The main error seems to be

[E::easy_errno] Libcurl reported error 77 (Problem with the SSL CA cert (path? access rights?))

But it seems odd that this error doesn't happen with pysam 0.21.0 or lower...

daisieh commented 7 months ago

It's possible that this is a Docker thing...?

litaifang commented 5 months ago

I created a duplicate issue several weeks ago. This happens with other remote locations too (google cloud and https bam files): https://github.com/pysam-developers/pysam/issues/1268

jmarshall commented 3 months ago

Thanks for the report. Increasing the verbosity helps identify the problem:

>>> import pysam
>>> pysam.set_verbosity(9)
3
>>> pysam.AlignmentFile('s3://example/foo.bam')
[…]
*   Trying 3.5.7.133...
* TCP_NODELAY set
* Connected to example.s3.amazonaws.com (3.5.7.133) port 443 (#0)
* ALPN, offering http/1.1
* error setting certificate verify locations:
  CAfile: /etc/pki/tls/certs/ca-bundle.crt
  CApath: none
[E::easy_errno] Libcurl reported error 77 (Problem with the SSL CA cert (path? access rights?))
[E::hts_open_format] Failed to open file "s3://example/foo.bam" : Input/output error
[…]

This /etc/pki/tls/certs/ca-bundle.crt path is RedHat/CentOS/Fedora's convention for the CAfile. You are probably running on Debian or Ubuntu, where the conventional path is /etc/ssl/certs/ca-certificates.crt and the path it's looking for does not exist.

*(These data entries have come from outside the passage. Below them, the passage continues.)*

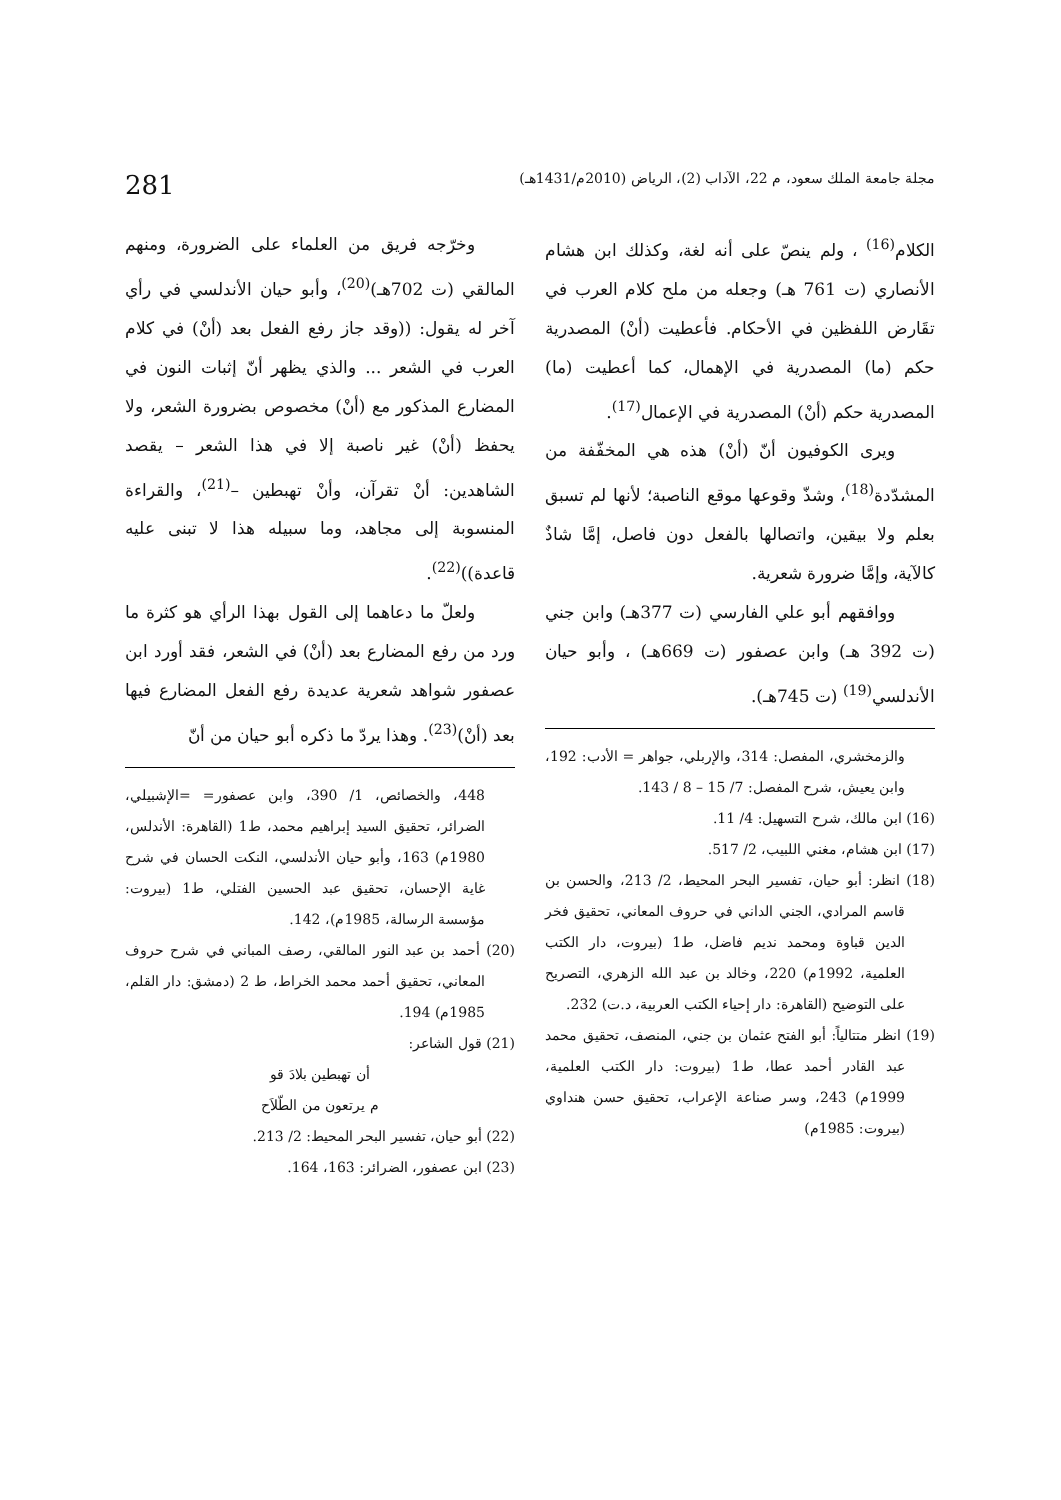مجلة جامعة الملك سعود، م 22، الآداب (2)، الرياض (2010م/1431هـ) 281
الكلام<sup>(16)</sup> ، ولم ينصّ على أنه لغة، وكذلك ابن هشام الأنصاري (ت 761 هـ) وجعله من ملح كلام العرب في تقَارض اللفظين في الأحكام. فأعطيت (أنْ) المصدرية حكم (ما) المصدرية في الإهمال، كما أعطيت (ما) المصدرية حكم (أنْ) المصدرية في الإعمال<sup>(17)</sup>.
ويرى الكوفيون أنّ (أنْ) هذه هي المخفّفة من المشدّدة<sup>(18)</sup>، وشذّ وقوعها موقع الناصبة؛ لأنها لم تسبق بعلم ولا بيقين، واتصالها بالفعل دون فاصل، إمَّا شاذٌ كالآية، وإمَّا ضرورة شعرية.
ووافقهم أبو علي الفارسي (ت 377هـ) وابن جني (ت 392 هـ) وابن عصفور (ت 669هـ) ، وأبو حيان الأندلسي<sup>(19)</sup> (ت 745هـ).
والزمخشري، المفصل: 314، والإربلي، جواهر = الأدب: 192، وابن يعيش، شرح المفصل: 7/ 15 – 8 / 143.
(16) ابن مالك، شرح التسهيل: 4/ 11.
(17) ابن هشام، مغني اللبيب، 2/ 517.
(18) انظر: أبو حيان، تفسير البحر المحيط، 2/ 213، والحسن بن قاسم المرادي، الجني الداني في حروف المعاني، تحقيق فخر الدين قباوة ومحمد نديم فاضل، ط1 (بيروت، دار الكتب العلمية، 1992م) 220، وخالد بن عبد الله الزهري، التصريح على التوضيح (القاهرة: دار إحياء الكتب العربية، د.ت) 232.
(19) انظر متتالياً: أبو الفتح عثمان بن جني، المنصف، تحقيق محمد عبد القادر أحمد عطا، ط1 (بيروت: دار الكتب العلمية، 1999م) 243، وسر صناعة الإعراب، تحقيق حسن هنداوي (بيروت: 1985م)
وخرّجه فريق من العلماء على الضرورة، ومنهم المالقي (ت 702هـ)<sup>(20)</sup>، وأبو حيان الأندلسي في رأي آخر له يقول: ((وقد جاز رفع الفعل بعد (أنْ) في كلام العرب في الشعر ... والذي يظهر أنّ إثبات النون في المضارع المذكور مع (أنْ) مخصوص بضرورة الشعر، ولا يحفظ (أنْ) غير ناصبة إلا في هذا الشعر – يقصد الشاهدين: أنْ تقرآن، وأنْ تهبطين –<sup>(21)</sup>، والقراءة المنسوبة إلى مجاهد، وما سبيله هذا لا تبنى عليه قاعدة))<sup>(22)</sup>.
ولعلّ ما دعاهما إلى القول بهذا الرأي هو كثرة ما ورد من رفع المضارع بعد (أنْ) في الشعر، فقد أورد ابن عصفور شواهد شعرية عديدة رفع الفعل المضارع فيها بعد (أنْ)<sup>(23)</sup>. وهذا يردّ ما ذكره أبو حيان من أنّ
448، والخصائص، 1/ 390، وابن عصفور= =الإشبيلي، الضرائر، تحقيق السيد إبراهيم محمد، ط1 (القاهرة: الأندلس، 1980م) 163، وأبو حيان الأندلسي، النكت الحسان في شرح غاية الإحسان، تحقيق عبد الحسين الفتلي، ط1 (بيروت: مؤسسة الرسالة، 1985م)، 142.
(20) أحمد بن عبد النور المالقي، رصف المباني في شرح حروف المعاني، تحقيق أحمد محمد الخراط، ط 2 (دمشق: دار القلم، 1985م) 194.
(21) قول الشاعر:
أن تهبطين بلادَ قو
م يرتعون من الطّلاَح
(22) أبو حيان، تفسير البحر المحيط: 2/ 213.
(23) ابن عصفور، الضرائر: 163، 164.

You can work around this by exporting CURL_CA_BUNDLE so that pysam's libcurl will look for these files in the right place:

export CURL_CA_BUNDLE=/etc/ssl/certs/ca-certificates.crt
jmarshall commented 3 months ago

As for why this has started happening in 0.22.0, it has to do with how wheels are built. The problem is in the system libraries that are distributed inside manylinux wheels, so this is related to #1097 and #1276.

The pysam-0.21.0 Linux wheels were built for manylinux_2_24, which is now EOL and was based on Debian 9. These wheels contain a copy of libcurl-9f97daa0.so.4.4.0, which as it was built on Debian defaults to the /etc/ssl/… path.

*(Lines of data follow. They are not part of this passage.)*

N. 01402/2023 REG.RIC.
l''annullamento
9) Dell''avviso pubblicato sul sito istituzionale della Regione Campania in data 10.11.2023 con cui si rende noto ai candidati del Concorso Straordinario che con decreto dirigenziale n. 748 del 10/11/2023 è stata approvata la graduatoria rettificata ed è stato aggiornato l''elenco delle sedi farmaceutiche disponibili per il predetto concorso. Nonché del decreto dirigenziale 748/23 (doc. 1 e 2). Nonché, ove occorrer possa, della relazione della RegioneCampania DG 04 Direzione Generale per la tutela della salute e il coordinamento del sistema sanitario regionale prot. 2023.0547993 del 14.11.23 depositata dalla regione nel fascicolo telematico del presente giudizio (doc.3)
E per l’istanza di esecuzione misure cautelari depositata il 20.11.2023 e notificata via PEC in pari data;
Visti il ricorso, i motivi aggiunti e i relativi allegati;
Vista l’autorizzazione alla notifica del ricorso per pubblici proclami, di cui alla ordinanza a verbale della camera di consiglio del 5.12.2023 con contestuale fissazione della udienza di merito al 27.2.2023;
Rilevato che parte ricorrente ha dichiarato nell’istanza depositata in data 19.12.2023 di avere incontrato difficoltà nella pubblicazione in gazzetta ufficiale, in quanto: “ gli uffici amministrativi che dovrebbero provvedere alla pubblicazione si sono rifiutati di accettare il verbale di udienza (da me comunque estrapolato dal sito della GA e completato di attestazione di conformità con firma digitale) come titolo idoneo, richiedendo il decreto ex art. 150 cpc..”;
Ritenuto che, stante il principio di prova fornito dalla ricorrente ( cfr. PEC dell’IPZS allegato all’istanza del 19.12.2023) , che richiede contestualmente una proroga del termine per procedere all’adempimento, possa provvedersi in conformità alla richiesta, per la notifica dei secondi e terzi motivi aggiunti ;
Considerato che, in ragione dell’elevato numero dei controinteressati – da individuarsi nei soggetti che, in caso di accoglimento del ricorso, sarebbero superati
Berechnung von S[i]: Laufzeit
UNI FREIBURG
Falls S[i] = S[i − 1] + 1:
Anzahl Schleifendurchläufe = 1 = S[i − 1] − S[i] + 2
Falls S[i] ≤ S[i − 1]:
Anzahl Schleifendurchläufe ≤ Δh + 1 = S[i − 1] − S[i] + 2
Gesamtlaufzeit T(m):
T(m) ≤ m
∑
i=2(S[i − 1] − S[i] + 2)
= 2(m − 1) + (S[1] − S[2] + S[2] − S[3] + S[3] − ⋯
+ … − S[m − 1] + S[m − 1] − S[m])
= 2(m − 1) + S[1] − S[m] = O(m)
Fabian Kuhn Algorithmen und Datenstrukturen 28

More recent pysam releases' Linux wheels have been built for manylinux_2_28, which is based on AlmaLinux 8. These wheels contain a copy of libcurl-14d1b62d.so.4.5.0, which as it was built on a Red Hat-compatible defaults to the /etc/pki/… path.

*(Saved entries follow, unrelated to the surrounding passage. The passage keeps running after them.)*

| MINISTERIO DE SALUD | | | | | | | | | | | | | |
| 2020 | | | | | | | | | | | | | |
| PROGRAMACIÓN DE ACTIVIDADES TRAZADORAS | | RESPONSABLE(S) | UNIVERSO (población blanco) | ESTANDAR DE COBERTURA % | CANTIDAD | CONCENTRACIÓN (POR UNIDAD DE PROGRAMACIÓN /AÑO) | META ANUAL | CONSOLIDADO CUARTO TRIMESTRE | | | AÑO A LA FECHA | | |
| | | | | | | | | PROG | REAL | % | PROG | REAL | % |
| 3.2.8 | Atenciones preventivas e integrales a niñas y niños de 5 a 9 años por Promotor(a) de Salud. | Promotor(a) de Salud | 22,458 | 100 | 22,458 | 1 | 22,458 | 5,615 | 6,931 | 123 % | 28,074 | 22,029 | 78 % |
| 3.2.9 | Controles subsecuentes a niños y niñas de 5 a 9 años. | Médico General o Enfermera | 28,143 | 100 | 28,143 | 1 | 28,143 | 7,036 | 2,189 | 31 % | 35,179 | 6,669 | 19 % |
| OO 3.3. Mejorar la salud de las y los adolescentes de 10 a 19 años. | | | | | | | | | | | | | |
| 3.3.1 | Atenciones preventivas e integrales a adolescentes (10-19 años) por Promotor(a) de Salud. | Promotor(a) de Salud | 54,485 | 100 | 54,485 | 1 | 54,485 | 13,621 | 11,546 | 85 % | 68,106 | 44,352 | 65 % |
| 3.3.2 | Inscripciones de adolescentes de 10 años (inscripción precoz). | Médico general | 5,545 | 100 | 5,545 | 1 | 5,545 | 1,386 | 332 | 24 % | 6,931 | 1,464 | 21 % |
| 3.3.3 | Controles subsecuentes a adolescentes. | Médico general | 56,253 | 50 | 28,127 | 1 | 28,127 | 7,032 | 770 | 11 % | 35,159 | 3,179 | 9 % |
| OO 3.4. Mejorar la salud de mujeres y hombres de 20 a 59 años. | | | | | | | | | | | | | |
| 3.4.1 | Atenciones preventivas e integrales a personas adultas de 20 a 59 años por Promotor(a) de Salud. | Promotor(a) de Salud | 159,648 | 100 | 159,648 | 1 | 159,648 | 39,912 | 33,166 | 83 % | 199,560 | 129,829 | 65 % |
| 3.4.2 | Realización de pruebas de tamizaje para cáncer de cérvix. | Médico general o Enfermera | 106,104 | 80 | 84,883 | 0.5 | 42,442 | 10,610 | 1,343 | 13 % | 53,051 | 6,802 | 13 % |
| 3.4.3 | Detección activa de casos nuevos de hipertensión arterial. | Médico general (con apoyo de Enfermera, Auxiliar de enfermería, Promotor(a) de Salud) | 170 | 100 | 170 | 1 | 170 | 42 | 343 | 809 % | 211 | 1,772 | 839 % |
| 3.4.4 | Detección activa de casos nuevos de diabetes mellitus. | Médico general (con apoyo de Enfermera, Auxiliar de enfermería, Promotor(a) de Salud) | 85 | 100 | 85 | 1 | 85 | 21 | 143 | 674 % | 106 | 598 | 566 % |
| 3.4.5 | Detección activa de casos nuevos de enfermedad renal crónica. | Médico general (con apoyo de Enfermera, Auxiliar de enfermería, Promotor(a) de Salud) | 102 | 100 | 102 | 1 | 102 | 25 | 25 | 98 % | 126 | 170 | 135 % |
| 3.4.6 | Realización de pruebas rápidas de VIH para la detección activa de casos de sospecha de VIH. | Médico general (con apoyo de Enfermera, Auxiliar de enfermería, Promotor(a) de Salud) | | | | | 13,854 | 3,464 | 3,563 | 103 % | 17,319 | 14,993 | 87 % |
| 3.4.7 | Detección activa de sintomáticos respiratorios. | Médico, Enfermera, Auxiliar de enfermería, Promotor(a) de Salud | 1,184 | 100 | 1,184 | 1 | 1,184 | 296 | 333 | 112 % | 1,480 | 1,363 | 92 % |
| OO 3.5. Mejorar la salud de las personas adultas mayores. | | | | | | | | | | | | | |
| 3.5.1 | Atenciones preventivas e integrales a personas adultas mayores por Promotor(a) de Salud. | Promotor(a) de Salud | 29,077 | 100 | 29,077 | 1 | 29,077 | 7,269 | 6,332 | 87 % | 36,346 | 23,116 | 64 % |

Fedora (40, at least) contains symlinks under /etc so that both styles of path point to the same certificate bundle, so works with both flavours of wheel. (But e.g. Rocky and Alma do not; see also this bug.) Debian and Ubuntu do not, so only the wheel containing the Debian-style libcurl.so will work (without assistance from the environment variable).

This would appear to be a limitation in manylinux's claim to be making wheels that are portable across distributions!

This can be worked around by having everyone set $CURL_CA_BUNDLE as appropriate, but that is less than ideal. Ways of dealing with this when building future wheels would include:

  1. Manylinux may find a way to fix the libcurl.so that they ship.
  2. Because manylinux_2_24 is EOL, reverting to building that flavour of wheel is a non-starter.
  3. Pysam could patch its copy of _hfilelibcurl.c to detect what paths are available at runtime and set CURLOPT_CAINFO accordingly, so that it would automatically work with whichever path style was present.
  4. The real problem here is the large number of system libraries that get pulled into our manylinux wheels.

    If we omitted the plugins from pysam wheels, libcurl.so and many other libraries would not be pulled into our wheels, and this and the two issues mentioned above would be fixed at a stroke. These plugins should not really be shipped within the Python world at all; it would be better if pysam could access externally-provided (non-Pythonised) plugin object files, via $HTS_PATH if necessary. But transitioning to that model would be a non-trivial deployment problem.

Long-term the correct approach is (4) as it solves numerous problems: these three issues and also reduces the size of our wheels. It may be worth doing (3) too in the interim.

daisieh commented 3 months ago

From my POV, the fix suggested works for us! Thank you so much, and if you all feel that the root issue should be carried on elsewhere instead of in here, feel free to close.

jmarshall commented 3 months ago

Glad to hear it does the trick.

Let's keep this one open to represent the interim fix (3), and in due course I'll open another issue to represent (4).